Эгле возвращался домой. Рука его время от времени поглаживала оттопыренный карман пиджака, в котором лежали желтые таблетки Ф-37. На Видземском шоссе он нажал до восьмидесяти пяти, но вдруг словно кто-то стянул ему голову железным обручем, и придорожные березы слились в белую стену. Эгле немного отпустил педаль газа, и теперь его без труда обходили мотороллеры и даже мопеды. Он боялся обморока. «Жаль, если Янелису в наследство достанется разбитая машина». Он ехал так тихо, что его даже остановил автоинспектор, удостовериться, не пьян ли водитель. Медленная езда в наши дни больше бросается в глаза, нежели бешеная гонка.

«И все же эти тридцать километров я покрою минут за сорок. Пешком на эту дорогу пришлось бы ухлопать шесть часов, а на лошади часа четыре. По сравнению с дедовскими временами, я на каждой поездке экономлю минимум три часа. Можно сказать, что каждый человек выгадывает на транспорте годы жизни».

Впереди грузовик с прицепом вез автопокрышки и занимал середину шоссе. Рука Эгле машинально нажала кнопку сигнала.

«Стало быть, мало у нас времени, — продолжал размышлять Эгле. — Все торопимся, торопимся. А как расходуем сэкономленные часы? Если мы копим копейки и рубли, то на них потом покупаем пальто, телевизор или электробритву, она, между прочим, тоже сберегает время. Жаль, что до сих пор не замечал, на что употреблено выгаданное время. Может, я его снова транжирил, как пьянчуга трудовые копейки?»

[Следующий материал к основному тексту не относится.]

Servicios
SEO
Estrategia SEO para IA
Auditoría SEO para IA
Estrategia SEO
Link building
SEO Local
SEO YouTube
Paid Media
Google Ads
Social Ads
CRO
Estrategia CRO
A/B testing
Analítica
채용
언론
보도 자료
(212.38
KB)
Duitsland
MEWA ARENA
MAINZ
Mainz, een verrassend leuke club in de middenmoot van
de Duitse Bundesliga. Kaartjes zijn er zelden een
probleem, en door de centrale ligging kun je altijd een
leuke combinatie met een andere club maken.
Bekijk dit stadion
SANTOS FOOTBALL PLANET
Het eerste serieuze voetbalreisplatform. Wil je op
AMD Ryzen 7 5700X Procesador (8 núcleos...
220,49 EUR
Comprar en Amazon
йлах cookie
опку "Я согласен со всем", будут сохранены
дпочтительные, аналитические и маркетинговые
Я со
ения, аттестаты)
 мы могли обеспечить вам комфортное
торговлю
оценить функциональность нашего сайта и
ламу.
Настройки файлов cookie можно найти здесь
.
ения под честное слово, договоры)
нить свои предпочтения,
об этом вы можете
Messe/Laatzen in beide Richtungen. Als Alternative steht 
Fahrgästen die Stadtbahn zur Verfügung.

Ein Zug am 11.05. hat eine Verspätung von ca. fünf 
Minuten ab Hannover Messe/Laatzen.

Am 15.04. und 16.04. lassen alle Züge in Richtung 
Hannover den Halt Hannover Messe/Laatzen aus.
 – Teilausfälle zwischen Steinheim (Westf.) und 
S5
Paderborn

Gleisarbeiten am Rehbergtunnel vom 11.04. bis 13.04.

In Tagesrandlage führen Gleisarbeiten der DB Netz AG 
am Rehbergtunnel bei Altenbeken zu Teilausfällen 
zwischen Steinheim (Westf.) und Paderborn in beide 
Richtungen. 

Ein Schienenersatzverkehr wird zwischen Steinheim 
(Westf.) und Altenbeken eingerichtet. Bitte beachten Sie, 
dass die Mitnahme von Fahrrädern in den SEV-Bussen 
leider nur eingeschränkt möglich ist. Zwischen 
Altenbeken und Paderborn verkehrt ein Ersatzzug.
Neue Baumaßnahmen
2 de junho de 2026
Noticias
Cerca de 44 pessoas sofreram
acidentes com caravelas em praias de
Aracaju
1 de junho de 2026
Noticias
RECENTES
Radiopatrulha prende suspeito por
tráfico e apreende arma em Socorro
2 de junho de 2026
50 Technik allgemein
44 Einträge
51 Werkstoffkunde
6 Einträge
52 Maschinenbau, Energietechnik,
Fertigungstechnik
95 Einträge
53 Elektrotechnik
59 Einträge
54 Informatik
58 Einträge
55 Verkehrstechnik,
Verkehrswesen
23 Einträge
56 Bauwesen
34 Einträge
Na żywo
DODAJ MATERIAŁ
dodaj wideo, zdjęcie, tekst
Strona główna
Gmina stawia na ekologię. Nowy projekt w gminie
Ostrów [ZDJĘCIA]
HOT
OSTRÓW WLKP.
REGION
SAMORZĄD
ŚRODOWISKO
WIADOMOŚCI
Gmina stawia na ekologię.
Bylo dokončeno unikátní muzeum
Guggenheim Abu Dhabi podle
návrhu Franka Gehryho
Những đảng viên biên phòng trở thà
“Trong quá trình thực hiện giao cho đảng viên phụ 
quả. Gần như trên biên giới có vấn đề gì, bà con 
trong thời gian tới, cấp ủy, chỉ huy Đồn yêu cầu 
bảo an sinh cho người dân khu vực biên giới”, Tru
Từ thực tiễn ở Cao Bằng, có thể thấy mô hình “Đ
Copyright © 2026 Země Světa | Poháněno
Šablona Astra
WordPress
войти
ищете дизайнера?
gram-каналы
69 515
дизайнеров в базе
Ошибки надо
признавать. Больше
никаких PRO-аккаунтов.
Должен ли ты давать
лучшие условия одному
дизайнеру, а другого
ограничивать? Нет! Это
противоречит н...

Эгле загнал машину в гараж. К стене его было прикреплено баскетбольное кольцо. Янелису еще не приходило в голову беречь свои минуты, и он щедро тратил их на бросание мяча в кольцо, о чем свидетельствовала туго утоптанная земля вокруг.

«Итак, поездка на машине подарила мне три часа. Сегодня их потрачу на сон».

Он лег, но снова встал, и рядом, на кровати Герты, разложил проект нового санатория. Ему вдруг пришло в голову, что надо бы устроить еще один бассейн, а края его выложить из слоистого рухляка. Вода оживляет любой пейзаж. Она, как человеческое лицо, отражает и радость и печаль: слезы пасмурного осеннего неба, улыбку июльского солнца в синеве, рябью своей — весеннее волнение. В бассейне можно развести розовато-белые водяные лилии, такие, как в пруду Буртниеку-парка. Они ему почему-то всегда напоминают сложенные в пригоршни женские ладони. Надо будет посоветоваться с архитектором.